0

I know that ''.join(list) is the preferred method to concatenate strings as opposed to say:

for x in list:
    s += x

My question is why is this much faster?

Also, what if I need to concatenate items that are not already in a list? Is it still faster to put them in a list just for the purpose of doing the ''.join(list)?

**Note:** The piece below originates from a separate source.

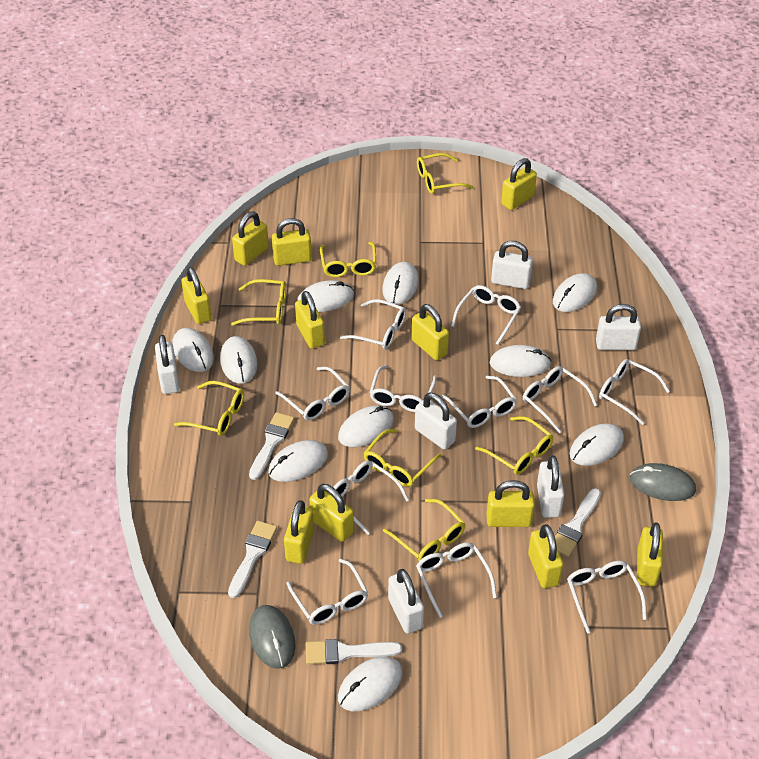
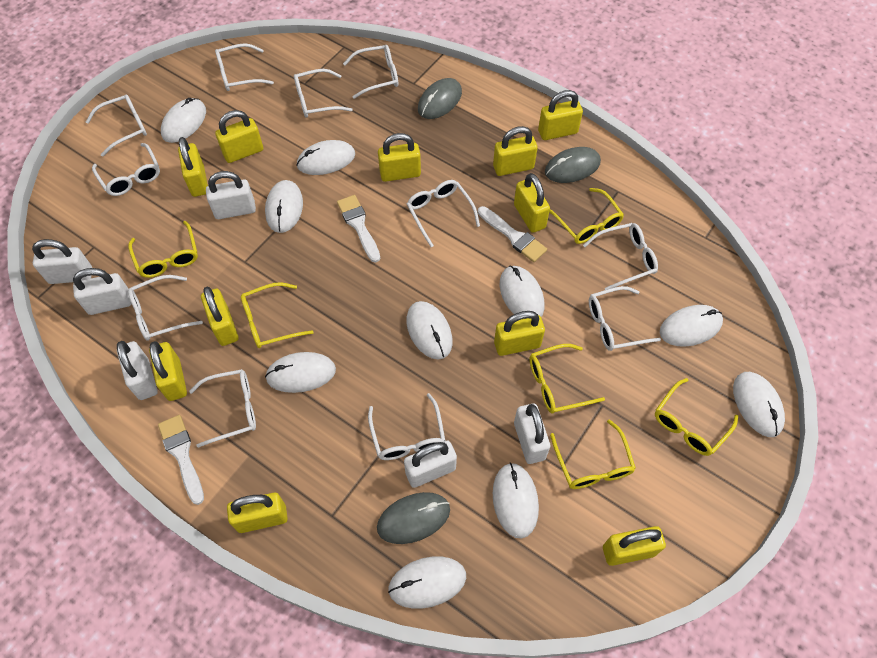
grey mouse: 2 -> 3
white brush: 4 -> 3
yellow glasses: 7 -> 6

EDIT: This is different than the previously linked question because I'm specifically interested in knowing if the items are not in a list already, is it still recommended for performance reasons to put them in a list for the sole purpose of joining.

Nick Weseman
  • 1,502
  • 3
  • 16
  • 22
  • 1
    Generally, you want to avoid the quadratic behavior that will occur if you incrementally build a string using concatenation. Building a list of strings and using `str.join` guarantees linear behavior. Although recent verisions of CPython will optimize concatenation of strings, that is not guaranteed. You also have the performance improvements you get by pushing the looping down to the C level. – juanpa.arrivillaga May 11 '17 at 16:47

2 Answers2

3

This is faster because the join method gets to dive "under the surface" and use lower-level optimizations not available from the Python layer. The loop has to plod through the sequence generator and deal with each object in turn. Also, your loop has to build a new string on each iteration, a slow process. join gets to use mutable strings on the C layer or below.

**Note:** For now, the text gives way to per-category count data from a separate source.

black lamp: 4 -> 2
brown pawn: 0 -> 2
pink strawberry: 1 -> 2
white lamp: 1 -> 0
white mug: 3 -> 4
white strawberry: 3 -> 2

If the objects aren't already in a list ... it depends on the application. However, I suspect that almost any such application will have to go through that loop-ish overhead somewhere just to form the list, so you'd lose some of the advantage of join, although the mutable string would still save time.

Prune
  • 76,765
  • 14
  • 60
  • 81
0

Yes, join is faster because it doesn't need to keep building new strings.

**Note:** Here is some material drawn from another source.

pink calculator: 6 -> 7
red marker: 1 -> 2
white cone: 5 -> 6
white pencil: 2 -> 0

But you don't need a list to use join! You can give it any iterable, such as a generator expression:

''.join(x for x in lst if x != 'toss')

It appears that join is optimized when you use a list though. All of these are equivalent, but the one with a list comprehension is fastest.

>>> timeit("s=''.join('x' for i in range(200) if i!=47)")
15.870241802178043
>>> timeit("s=''.join(['x' for i in range(200) if i!=47])")
11.294011708363996
>>> timeit("s=''\nfor i in range(200):\n if i!=47:\n  s+='x'")
16.86279364279278
Mark Ransom
  • 299,747
  • 42
  • 398
  • 622